Mais l'idée était lancée et disposait d'une base (relativement) scientifique. Il n'en fallait pas plus à Don Campbell pour la populariser dans le livre "The Mozart Effect: Tapping the Power of Music to Heal the Body, Strengthen the Mind, and Unlock the Creative Spirit" (1997), dans lequel il développe la théorie selon laquelle écouter la musique de Mozart (plus spécialement les concertos pour piano) aurait de nombreux effets bénéfiques sur diverses fonctions mentales. Il conseillait alors cette écoute aux enfants dans le but d'améliorer leur développement mental. Campbell publia par la suite un nouveau livre, "L'effet Mozart pour les enfants", accompagnant sa publication par le lancement de nombreux produits, parmi lesquels des musiques qui, selon lui, reproduisaient l'effet Mozart (mais qui, contrairement aux musiques de Mozart, lui permettraient surtout de gagner beaucoup d'argent...), augmentaient l'intelligence, l'apprentissage, la créativité, le repos, etc... Certaines de ces musiques expérimentales seraient même capables d'améliorer la prise en charge de pathologies lourdes telles l'autisme ou le trouble déficitaire de l'attention. Le succès de cette approche atteint un pic lorsqu'un candidat au poste de gouverneur de Géorgie proposa d'intégrer à son budget l'envoi de CD musicaux à tous les enfants de son état.

Le requiem de l'effet Mozart

De nombreuses études sont parues depuis pour dénoncer ou nuancer ces conclusions. Dans plusieurs d'entre elles, des effets à très court-terme sont montrés indépendamment de la nature de la musique : ce n'est pas tant Mozart ou le dernier Lady Gaga qui améliorent les performances cognitives, c'est surtout le fait d'apprécier ce que l'on écoute : des personnes qui n'aiment pas la musique classique ne montrent aucun effet Mozart. Des personnes qui aiment les frissons montrent un effet similaire à l'effet Mozart lors de la lecture d'un extrait d'un roman de Stephen King.

Sous le nom de l'effet Mozart, se cache donc en fait l'effet de la stimulation par quelque chose qui nous plait. Cette stimulation n'est ni plus ni moins qu'une excitation produite lorsque l'on est content ou joyeux, état lors duquel les fonctions cognitives sont généralement plus efficientes -  temporairement seulement. Une méta-analyse menée par Chabris en 1999, montre ainsi que toute augmentation des performances cognitives n'est que faible et ne reflète en rien le quotient intellectuel global ou le raisonnement général, mais ne concerne que des tâches cognitives isolées et peut s'expliquer par des effets neurologiques simples - tout à fait indépendants du type de musique, et même du type de stimulus.

Malgré ces conclusions, l'idée selon laquelle faire écouter Mozart à des enfants, et même au fœtus in utero, continue à faire son chemin. Une étude de Rauscher et al (1998) montrait ainsi que des rats exposés de façon répétée à de la musique complexe in utero, se révélaient plus efficaces dans la résolution de labyrinthes, problème qui concerne les compétences de raisonnement spatial. Cette expérience ne montre toutefois que ce que l'on savait déjà : un environnement riche en stimulus complexe favorise le développement mental, davantage qu'un environnement pauvre, conclusion déjà connue et reconnue depuis 1942 (Tryon).

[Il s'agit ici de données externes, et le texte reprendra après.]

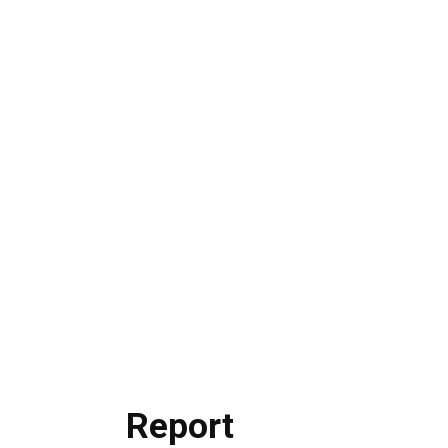
Report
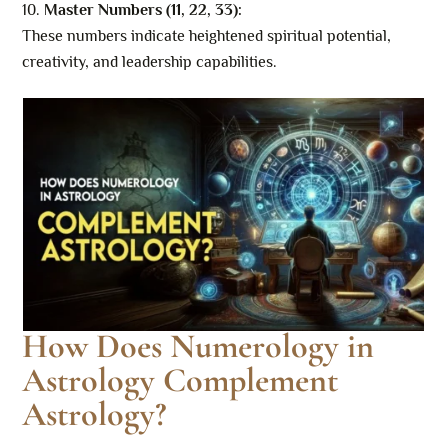
Master Numbers (11, 22, 33):
These numbers indicate heightened spiritual potential,
creativity, and leadership capabilities.
How Does Numerology in
Astrology Complement
Astrology?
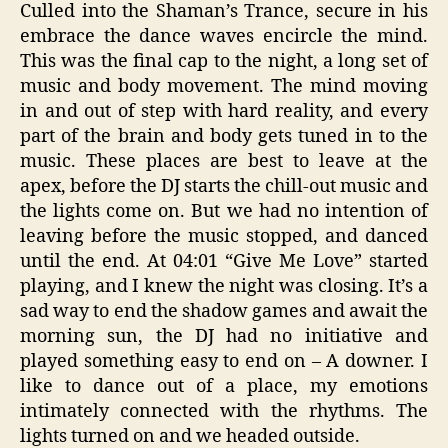
Culled into the Shaman’s Trance, secure in his
embrace the dance waves encircle the mind.
This was the final cap to the night, a long set of
music and body movement. The mind moving
in and out of step with hard reality, and every
part of the brain and body gets tuned in to the
music. These places are best to leave at the
apex, before the DJ starts the chill-out music and
the lights come on. But we had no intention of
leaving before the music stopped, and danced
until the end. At 04:01 “Give Me Love” started
playing, and I knew the night was closing. It’s a
sad way to end the shadow games and await the
morning sun, the DJ had no initiative and
played something easy to end on – A downer. I
like to dance out of a place, my emotions
intimately connected with the rhythms. The
lights turned on and we headed outside.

Concernant spécifiquement les enfants, la conclusion est donc la suivante : pour favoriser son développement mental, la musique de Mozart n'est pas nécessaire. De nombreux stimulus, complexes et variées (touchant tous les sens ! vision, audition, toucher, ...) et de nombreuses interactions de qualités sont favorables à un bon développement. L'auteur d'une musique n'a aucune espèce d'importance.